# Redline Team Conquest



## CXnCO (Sep 20, 2006)

Has anyone built up one of those new Redline Scandium Team Conquests yet? I'm thinkin' about getting one but would appreciate any feedback...like are they running a sloping top tube now?, and how's the ride with the WCS carbon fork? Thanks!


----------



## GONE4ARIDE (Mar 19, 2003)

Just received mine yesterday...build in process. I'll post a report when it's done and I've ridden it.

To answer your question, yes, there is a slight slope to the TT... ~4cm

Frame and fork look awesome. Only concern so far is that with a Ultegra 10 crankset, chainring clearance is minimal (~3mm). Build is not complete though, so I'll comment on this further when it's done.


----------



## onrhodes (Feb 19, 2004)

How much does the frame/fork weigh? I'm wondering if the for $200 less the standard conquest pro with carbon fork isn't that much heavier?

HOW TO COMPLETE THIS TASK:
Could you repeat the Redline Team Conquest thread starting at "## onrhodes (Feb" and ending at "that much heavier?", swapping "standard" for "base"?

RECORDED INFORMATION:
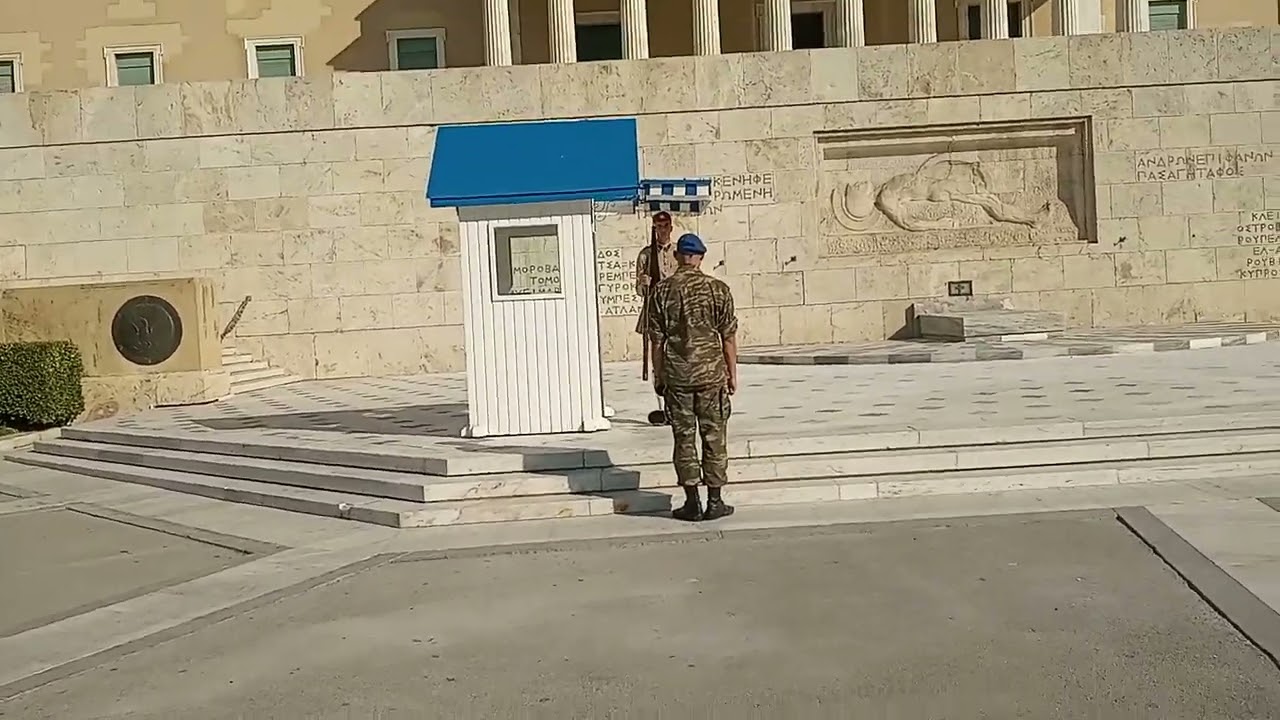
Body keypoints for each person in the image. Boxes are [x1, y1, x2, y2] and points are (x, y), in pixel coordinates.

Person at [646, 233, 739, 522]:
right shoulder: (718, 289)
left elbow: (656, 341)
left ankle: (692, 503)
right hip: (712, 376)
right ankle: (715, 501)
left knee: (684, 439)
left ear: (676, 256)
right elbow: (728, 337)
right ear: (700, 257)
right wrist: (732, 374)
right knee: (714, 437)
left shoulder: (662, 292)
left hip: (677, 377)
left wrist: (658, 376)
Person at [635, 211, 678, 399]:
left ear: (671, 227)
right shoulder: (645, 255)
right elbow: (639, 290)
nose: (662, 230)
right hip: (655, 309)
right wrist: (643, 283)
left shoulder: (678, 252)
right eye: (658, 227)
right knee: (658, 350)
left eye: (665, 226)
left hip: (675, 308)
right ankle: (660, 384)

RESULT OF THIS TASK:
## onrhodes (Feb 19, 2004)

How much does the frame/fork weigh? I'm wondering if the for $200 less the base conquest pro with carbon fork isn't that much heavier?